» Cosa produrre: Ricopia per intero, per favore, il testo sullo stemma araldico riportato qui sotto, senza cambiare nulla.

» Estratto del documento:
# # # # # # #

Stemma Araldico
Nel 1988 è stato approvato il nuovo stemma araldico in forma di scudo sannitico inquartato che, oltre a costituire lo scudetto per l’Accademia, ne sintetizza le tradizioni.
Il grifone d’oro in campo verde, che impugna con la zampa anteriore sinistra la spada d’argento, simboleggia la custodia e la vigilanza sia delle fortune proprie sia dello Stato. La rappresentazione dell’animale più forte (il leone) e del più nobile della terra (l’aquila) vuole indicare la perfezione e la potenza. La spada impugnata è simbolo dello status militare, della vigilanza e della preparazione militare. L’abbinamento dei colori oro e verde, che sono espressione di gioventù, onore, cortesia, civiltà, richiama, al di là della simbologia, i colori del Corpo.

# # # # # # #

» Righe di dati:
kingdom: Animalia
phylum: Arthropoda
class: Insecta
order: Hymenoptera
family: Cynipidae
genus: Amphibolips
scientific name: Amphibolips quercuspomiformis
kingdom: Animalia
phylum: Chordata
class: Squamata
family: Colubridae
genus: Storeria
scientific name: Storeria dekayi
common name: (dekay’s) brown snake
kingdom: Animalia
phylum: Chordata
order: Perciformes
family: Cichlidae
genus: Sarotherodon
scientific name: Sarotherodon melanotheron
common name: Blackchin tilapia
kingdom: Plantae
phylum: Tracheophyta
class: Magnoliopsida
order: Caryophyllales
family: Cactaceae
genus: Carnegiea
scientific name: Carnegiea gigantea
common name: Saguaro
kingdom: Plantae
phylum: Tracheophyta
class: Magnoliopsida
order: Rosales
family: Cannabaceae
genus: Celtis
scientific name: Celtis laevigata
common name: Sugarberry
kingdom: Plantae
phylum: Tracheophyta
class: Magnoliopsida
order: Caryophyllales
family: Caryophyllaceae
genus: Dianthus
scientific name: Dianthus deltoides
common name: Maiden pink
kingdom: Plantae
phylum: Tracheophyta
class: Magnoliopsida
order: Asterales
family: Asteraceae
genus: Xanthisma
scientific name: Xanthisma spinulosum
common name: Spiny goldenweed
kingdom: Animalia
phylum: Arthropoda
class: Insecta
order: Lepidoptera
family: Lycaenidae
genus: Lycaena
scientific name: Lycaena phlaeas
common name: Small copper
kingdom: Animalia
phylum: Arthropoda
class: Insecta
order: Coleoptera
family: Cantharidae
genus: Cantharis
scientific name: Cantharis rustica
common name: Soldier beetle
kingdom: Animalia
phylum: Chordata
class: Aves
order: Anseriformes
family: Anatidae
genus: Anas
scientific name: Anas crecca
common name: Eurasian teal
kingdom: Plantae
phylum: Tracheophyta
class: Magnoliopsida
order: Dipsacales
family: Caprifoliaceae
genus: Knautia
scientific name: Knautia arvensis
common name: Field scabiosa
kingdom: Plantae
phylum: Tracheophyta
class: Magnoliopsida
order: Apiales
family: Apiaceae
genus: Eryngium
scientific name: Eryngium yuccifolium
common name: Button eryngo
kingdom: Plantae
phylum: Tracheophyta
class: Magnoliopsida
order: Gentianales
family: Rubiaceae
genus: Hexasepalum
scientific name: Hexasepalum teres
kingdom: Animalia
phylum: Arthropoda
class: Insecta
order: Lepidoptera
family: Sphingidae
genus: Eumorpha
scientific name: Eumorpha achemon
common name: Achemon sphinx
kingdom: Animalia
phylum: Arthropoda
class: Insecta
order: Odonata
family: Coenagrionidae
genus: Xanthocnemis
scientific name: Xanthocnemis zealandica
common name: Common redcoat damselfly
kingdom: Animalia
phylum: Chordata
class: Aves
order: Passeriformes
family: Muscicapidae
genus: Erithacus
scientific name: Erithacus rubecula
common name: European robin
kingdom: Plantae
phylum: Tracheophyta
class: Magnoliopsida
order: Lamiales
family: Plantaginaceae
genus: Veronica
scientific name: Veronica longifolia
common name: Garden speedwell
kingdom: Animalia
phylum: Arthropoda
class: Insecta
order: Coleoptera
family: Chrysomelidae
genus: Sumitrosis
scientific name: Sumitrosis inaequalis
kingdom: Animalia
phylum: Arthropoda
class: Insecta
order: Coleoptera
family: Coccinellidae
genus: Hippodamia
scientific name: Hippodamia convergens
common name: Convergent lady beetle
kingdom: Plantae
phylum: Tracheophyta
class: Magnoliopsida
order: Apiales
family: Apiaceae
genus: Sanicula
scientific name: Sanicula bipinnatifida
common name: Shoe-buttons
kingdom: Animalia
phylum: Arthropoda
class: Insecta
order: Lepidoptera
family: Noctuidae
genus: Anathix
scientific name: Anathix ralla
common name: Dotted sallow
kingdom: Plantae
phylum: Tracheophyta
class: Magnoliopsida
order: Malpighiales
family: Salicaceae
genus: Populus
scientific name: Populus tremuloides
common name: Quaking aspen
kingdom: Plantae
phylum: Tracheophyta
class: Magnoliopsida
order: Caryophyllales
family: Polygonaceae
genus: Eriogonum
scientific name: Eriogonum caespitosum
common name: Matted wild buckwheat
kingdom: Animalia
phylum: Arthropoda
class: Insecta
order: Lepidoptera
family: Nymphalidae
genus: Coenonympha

# # # # # # #

» Risultato atteso:
Stemma Araldico
Nel 1988 è stato approvato il nuovo stemma araldico in forma di scudo sannitico inquartato che, oltre a costituire lo scudetto per l’Accademia, ne sintetizza le tradizioni.
Il grifone d’oro in campo verde, che impugna con la zampa anteriore sinistra la spada d’argento, simboleggia la custodia e la vigilanza sia delle fortune proprie sia dello Stato. La rappresentazione dell’animale più forte (il leone) e del più nobile della terra (l’aquila) vuole indicare la perfezione e la potenza. La spada impugnata è simbolo dello status militare, della vigilanza e della preparazione militare. L’abbinamento dei colori oro e verde, che sono espressione di gioventù, onore, cortesia, civiltà, richiama, al di là della simbologia, i colori del Corpo.